All of the stories below are true — some are too crazy to make up.

All of the stories below are true — some are too crazy to make up.

When Pigs Fly

Caller: Hi. I was wondering if you have a red wine with a pig on the label?

Me: Well, let me look around. I don't think so.

Caller: It is a pig with wings, I think.

Me: Oh, yes. When Pigs Fly. It's a rosé wine, not a red wine.

Caller: No, it's a red wine with pigs on the label. The pigs have wings. They must have wings!

Me: Uh, this is a rosé wine from Jim Devitt in the Applegate Valley.

Caller: I'm getting it for my sister whose nickname is "Piggly-Wiggly," but she likes only red wine.

Me: I don't think they make a red with a flying pig on the label.

Caller: That's OK, I'm coming down to get it anyway. I'll sneak the cork out and add some red food coloring to it. She'll never know.

How times have changed

Man comes down the stairs: Hi.

Me: Hi. Can I help you with something?

Man: Yes. It is my wedding anniversary and I'd like to please purchase a bottle of champagne. Thought I'd go all out.

Me: You bet. So what are you looking for?

Man: Dom Perignon. Only the best for us.

Me: OK, right over here, please.

Man: One hundred and ten dollars! Holy cow.

Me: Well, yes. It's one of the more expensive —

Man: I only paid twenty dollars for this champagne!

Me: Really? Where?

Man: In Boston, when we got married in 1965. So what's with the hundred bucks? That's crazy!

When a question isn't a question at all

Man: Hi.

Me: Yessir.
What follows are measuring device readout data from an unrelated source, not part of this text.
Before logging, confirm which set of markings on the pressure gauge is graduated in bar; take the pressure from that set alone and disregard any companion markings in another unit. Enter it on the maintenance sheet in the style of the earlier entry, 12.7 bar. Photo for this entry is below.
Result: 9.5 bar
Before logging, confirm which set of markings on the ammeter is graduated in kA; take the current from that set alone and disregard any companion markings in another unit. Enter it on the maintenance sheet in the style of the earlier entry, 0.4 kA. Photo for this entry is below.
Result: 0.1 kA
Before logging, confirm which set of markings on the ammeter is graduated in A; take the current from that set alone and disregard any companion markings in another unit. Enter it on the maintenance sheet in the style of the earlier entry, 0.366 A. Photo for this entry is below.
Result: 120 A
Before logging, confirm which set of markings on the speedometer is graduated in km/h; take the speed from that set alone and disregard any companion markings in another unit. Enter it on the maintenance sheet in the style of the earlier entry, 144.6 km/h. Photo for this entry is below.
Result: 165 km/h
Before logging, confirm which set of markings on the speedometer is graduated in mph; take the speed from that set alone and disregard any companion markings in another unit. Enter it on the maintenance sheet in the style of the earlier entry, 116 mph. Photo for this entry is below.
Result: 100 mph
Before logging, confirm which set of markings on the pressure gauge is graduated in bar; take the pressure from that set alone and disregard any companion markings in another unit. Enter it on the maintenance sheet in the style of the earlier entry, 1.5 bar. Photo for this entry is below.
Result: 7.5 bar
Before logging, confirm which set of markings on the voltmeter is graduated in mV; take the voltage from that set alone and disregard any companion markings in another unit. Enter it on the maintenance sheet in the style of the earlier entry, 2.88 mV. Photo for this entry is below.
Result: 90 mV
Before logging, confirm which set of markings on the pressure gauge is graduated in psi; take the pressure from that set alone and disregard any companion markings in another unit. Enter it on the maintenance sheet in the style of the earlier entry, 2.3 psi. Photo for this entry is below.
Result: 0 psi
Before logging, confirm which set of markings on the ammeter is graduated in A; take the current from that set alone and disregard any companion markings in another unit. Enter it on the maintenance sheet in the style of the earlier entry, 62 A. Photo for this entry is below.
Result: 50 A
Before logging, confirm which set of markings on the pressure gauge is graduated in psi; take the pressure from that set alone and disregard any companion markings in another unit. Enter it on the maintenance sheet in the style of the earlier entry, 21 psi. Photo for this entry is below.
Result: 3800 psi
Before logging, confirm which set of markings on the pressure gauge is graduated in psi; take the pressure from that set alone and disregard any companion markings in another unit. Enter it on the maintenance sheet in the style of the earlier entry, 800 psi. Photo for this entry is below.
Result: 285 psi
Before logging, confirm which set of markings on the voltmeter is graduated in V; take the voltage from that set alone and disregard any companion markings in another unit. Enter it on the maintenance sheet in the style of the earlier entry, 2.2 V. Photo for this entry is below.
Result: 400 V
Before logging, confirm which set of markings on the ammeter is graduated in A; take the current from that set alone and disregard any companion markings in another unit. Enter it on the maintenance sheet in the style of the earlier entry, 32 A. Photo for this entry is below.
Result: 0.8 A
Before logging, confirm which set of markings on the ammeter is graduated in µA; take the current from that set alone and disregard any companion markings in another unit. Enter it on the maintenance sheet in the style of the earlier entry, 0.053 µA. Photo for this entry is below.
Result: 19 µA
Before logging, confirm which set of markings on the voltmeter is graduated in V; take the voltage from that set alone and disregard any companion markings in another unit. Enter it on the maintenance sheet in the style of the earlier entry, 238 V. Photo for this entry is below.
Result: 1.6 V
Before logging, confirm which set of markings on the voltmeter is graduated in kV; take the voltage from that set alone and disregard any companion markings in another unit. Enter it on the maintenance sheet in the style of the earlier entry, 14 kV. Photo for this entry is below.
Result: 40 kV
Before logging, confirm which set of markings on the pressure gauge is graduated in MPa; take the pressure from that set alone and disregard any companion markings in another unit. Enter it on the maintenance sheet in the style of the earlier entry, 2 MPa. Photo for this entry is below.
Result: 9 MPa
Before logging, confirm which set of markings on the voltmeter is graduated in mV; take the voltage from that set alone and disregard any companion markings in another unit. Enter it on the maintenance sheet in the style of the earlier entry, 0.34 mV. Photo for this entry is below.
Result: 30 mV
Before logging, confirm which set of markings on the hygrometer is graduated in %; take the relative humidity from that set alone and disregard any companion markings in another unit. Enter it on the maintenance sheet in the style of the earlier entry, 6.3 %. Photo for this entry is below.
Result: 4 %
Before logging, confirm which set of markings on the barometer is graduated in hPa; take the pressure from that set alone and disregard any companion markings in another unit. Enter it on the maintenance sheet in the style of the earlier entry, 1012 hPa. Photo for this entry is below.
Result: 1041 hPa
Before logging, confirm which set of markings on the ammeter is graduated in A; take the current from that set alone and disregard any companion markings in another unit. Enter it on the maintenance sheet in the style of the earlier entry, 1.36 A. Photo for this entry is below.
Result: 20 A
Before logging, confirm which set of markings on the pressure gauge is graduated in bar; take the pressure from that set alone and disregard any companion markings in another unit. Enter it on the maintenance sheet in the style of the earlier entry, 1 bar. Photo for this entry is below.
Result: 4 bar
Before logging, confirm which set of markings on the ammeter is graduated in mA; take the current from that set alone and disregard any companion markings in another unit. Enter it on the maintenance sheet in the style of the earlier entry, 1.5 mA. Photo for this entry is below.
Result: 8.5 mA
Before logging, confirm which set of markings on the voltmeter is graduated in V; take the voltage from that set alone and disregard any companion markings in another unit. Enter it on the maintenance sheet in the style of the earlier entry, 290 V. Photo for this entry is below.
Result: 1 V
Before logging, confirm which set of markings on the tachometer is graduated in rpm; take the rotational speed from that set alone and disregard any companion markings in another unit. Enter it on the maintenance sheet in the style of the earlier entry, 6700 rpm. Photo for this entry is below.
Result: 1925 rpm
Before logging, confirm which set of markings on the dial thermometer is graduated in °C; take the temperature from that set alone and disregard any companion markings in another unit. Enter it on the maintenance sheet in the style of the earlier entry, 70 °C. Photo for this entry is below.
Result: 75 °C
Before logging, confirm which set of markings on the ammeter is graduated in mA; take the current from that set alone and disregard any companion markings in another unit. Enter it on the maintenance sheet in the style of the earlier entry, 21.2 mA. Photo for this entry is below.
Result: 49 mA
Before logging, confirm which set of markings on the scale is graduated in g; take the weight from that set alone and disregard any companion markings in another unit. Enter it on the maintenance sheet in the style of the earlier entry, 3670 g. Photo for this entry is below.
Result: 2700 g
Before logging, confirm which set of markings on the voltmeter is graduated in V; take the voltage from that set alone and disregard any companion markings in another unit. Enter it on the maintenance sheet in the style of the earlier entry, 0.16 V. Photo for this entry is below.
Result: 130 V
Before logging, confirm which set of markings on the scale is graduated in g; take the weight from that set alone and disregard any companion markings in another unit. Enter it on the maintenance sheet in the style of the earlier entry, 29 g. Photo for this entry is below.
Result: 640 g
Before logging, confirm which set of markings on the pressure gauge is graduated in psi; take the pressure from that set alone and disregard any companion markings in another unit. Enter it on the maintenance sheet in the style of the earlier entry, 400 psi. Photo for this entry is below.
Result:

How might I help you?

Man: I see that you have the Cavallotto Barolo. What wine do you think is better, this Barolo or the Pasqua Amarone?

Me: Oh, dear. These are two different wines entirely. Different grapes, different regions I think. ...

Man: What? Oh my! The Amarone is much, much, much better. I mean look at the soil, the depth of bouquet, the hint of dried roses, the dark, broodingly warm fruit in the finish, the immensity of palate flavors, the great weight on the palate, the generosity of pleasure all around and the supreme high (now waving his arms wildly) quality of fruit!

Me: Well ...

Man turns away and leaves the shop without saying another word.

If you knew me, you'd know

Woman in the store: Yes, I'd like a really nice bottle of pinot noir from Oregon.

Me: Well, you are here at the right time. The 2008 vintage was just rated 100 points in the Wine Spectator magazine. Quite an accomplishment, really. Oregon is really proud of its pinot.

Woman: Oooh. Great! Show me.

Me: Here's one I think you'd like, Spindrift 2008 Willamette Valley pinot noir. Quite lovely.

Woman: Do you think I'd like it?

Me: Yes. It is very popular, delicious, really. Quite nice.

Woman: Hmm. I mean, do you think I'll like it, really?

Me: Um, yes, I do. It's getting rave reviews.

Woman: (brooding) Yes, but why me? Why do you think I (pointing to herself emphatically) will like it. You really don't know me at all.

Me: (stunned) Well, it's very lovely, spicy, soft and full. One of Oregon's best for the price.

Woman: Hmmm (pursing her lips). I think I'll get a six pack of Coors.